WHAT IS BEING ASKED:
Across all the records, filter for lines with the word "cout" and copy them.

(Design files in text formats)
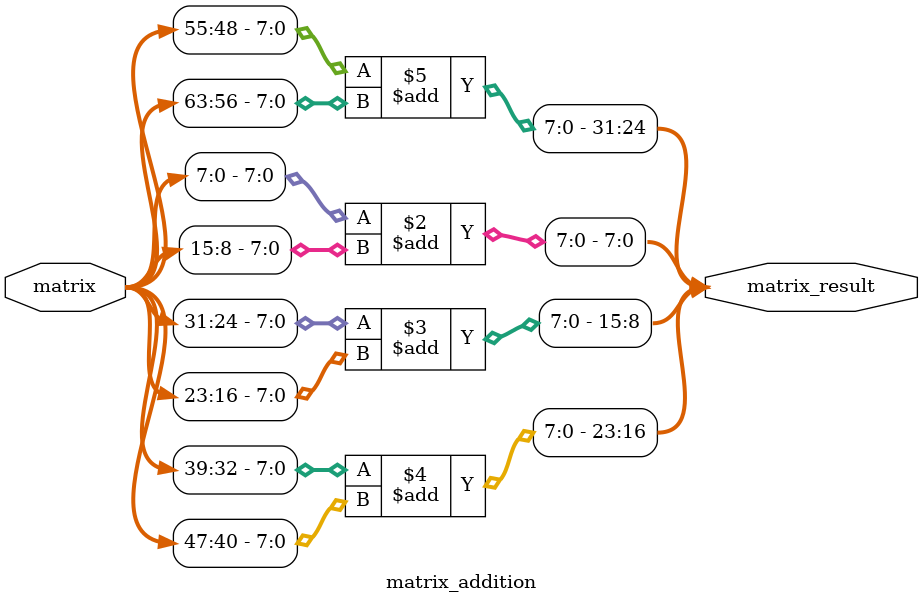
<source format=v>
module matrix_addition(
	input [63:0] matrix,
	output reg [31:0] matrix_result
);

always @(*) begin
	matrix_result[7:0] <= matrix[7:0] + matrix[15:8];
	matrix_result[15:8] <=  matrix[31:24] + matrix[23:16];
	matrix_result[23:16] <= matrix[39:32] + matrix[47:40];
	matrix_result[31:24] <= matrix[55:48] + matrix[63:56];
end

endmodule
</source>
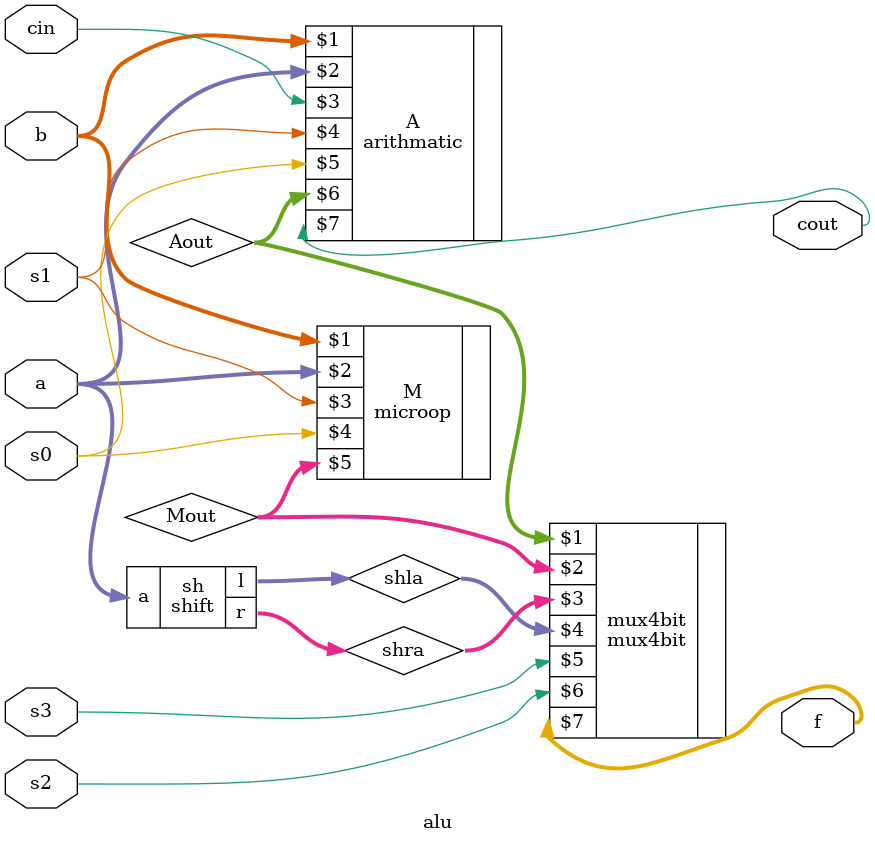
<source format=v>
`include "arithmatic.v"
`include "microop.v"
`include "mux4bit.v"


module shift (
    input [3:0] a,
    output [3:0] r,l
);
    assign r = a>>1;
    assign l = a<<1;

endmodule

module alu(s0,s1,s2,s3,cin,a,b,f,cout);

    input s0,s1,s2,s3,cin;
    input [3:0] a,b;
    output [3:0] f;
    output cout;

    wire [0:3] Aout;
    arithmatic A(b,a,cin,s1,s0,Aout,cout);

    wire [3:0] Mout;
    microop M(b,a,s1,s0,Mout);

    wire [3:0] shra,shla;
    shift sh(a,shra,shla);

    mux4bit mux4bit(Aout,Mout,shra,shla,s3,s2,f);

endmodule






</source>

RESPONSE TO THIS TASK:
module alu(s0,s1,s2,s3,cin,a,b,f,cout);
    output cout;
    arithmatic A(b,a,cin,s1,s0,Aout,cout);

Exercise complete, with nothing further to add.